**Material to process:**
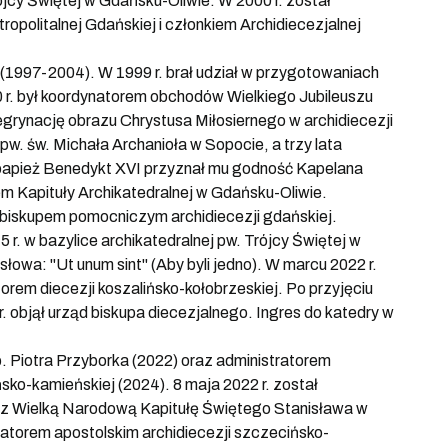
rójcy Świętej w Gdańsku-Oliwie. W 2000 r. został
opolitalnej Gdańskiej i członkiem Archidiecezjalnej
1997-2004). W 1999 r. brał udział w przygotowaniach
0 r. był koordynatorem obchodów Wielkiego Jubileuszu
grynację obrazu Chrystusa Miłosiernego w archidiecezji
pw. św. Michała Archanioła w Sopocie, a trzy lata
 papież Benedykt XVI przyznał mu godność Kapelana
m Kapituły Archikatedralnej w Gdańsku-Oliwie.
 biskupem pomocniczym archidiecezji gdańskiej.
 r. w bazylice archikatedralnej pw. Trójcy Świętej w
słowa: "Ut unum sint" (Aby byli jedno). W marcu 2022 r.
rem diecezji koszalińsko-kołobrzeskiej. Po przyjęciu
. objął urząd biskupa diecezjalnego. Ingres do katedry w
p. Piotra Przyborka (2022) oraz administratorem
sko-kamieńskiej (2024). 8 maja 2022 r. został
ez Wielką Narodową Kapitułę Świętego Stanisława w
ratorem apostolskim archidiecezji szczecińsko-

**To-do item:** Number of lines in the records above holding the word "został": state it and nothing else.

**Written solution:** 2